Battery recycling has the potential to be a significant source of secondary supply of the critical minerals needed for future battery demand. Targeted policies, including minimum recycled content requirements, tradeable recycling credits and virgin material taxes all have potential to incentivise recycling and drive growth of secondary supplies. International co-ordination will be crucial because of the global nature of the battery and critical minerals markets.

Batteries that no longer meet the standards for usage in an electric vehicle (EV) typically maintain up to 80% of their total usable capacity. With EV numbers increasing rapidly, this amounts to terawatt hours of unused energy storage capacity. Repurposing used EV batteries could generate significant value and benefit the grid-scale energy storage market.   

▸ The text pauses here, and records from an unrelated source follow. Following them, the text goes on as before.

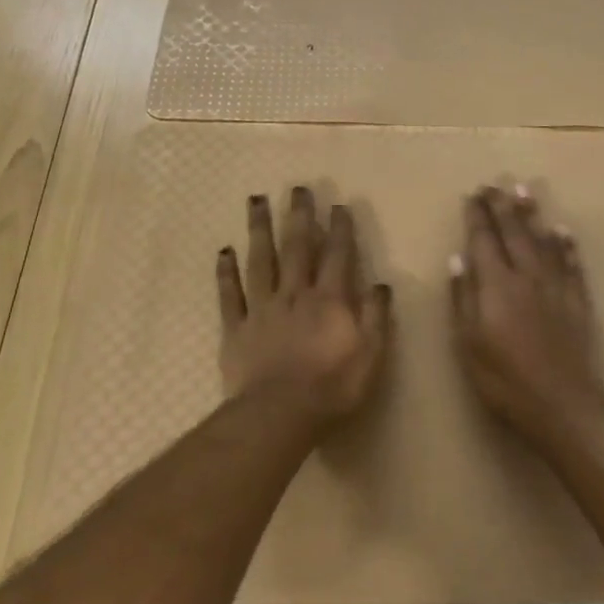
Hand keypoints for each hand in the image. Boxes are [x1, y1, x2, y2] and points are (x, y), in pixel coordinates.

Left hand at [218, 186, 393, 428]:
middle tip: (297, 188)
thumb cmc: (331, 388)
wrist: (278, 416)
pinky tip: (223, 250)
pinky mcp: (236, 328)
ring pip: (260, 260)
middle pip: (296, 248)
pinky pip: (230, 295)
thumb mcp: (370, 356)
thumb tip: (381, 284)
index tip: (338, 204)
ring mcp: (262, 309)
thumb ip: (376, 317)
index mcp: (329, 301)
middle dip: (299, 216)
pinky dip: (225, 272)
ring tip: (256, 200)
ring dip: (259, 229)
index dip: (339, 229)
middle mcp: (294, 295)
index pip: (337, 256)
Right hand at [449, 185, 603, 443]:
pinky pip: (571, 263)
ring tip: (524, 191)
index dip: (477, 216)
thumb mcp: (468, 343)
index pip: (484, 240)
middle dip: (501, 207)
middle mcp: (526, 275)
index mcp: (495, 285)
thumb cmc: (504, 379)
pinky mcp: (577, 300)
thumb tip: (458, 258)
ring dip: (532, 214)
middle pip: (513, 232)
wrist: (562, 403)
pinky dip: (565, 244)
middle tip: (494, 184)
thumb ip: (463, 298)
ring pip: (543, 240)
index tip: (472, 195)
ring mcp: (555, 286)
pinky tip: (562, 230)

Initial trials with second-life batteries have already begun. However, a number of technological and regulatory challenges remain for second-life applications to grow at scale. Chief among them is their ability to compete on price given the rapidly falling cost of new systems, although recent surges in the cost of battery minerals could improve the viability of recycling and reuse. Retired batteries need to undergo costly refurbishing processes to be used in new applications, and a lack of standardisation and streamlining of measuring the state of health of used batteries (e.g. storage condition, remaining capacity) further complicates the economics. Clear guidance on repackaging, certification, standardisation and warranty liability of used EV batteries would be needed to overcome these challenges.